**What this task involves**.
Please return, word for word, the line containing "(3) navigate to Scripts directory" and each line after it through the end of the data below, and nothing else.

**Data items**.
##############################

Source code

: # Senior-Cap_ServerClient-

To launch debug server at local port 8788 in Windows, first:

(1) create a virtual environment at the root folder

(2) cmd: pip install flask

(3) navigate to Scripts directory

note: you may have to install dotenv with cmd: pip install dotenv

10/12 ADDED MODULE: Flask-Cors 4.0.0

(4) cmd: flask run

##############################

**Solution for this exercise**.
(3) navigate to Scripts directory

note: you may have to install dotenv with cmd: pip install dotenv

10/12 ADDED MODULE: Flask-Cors 4.0.0

(4) cmd: flask run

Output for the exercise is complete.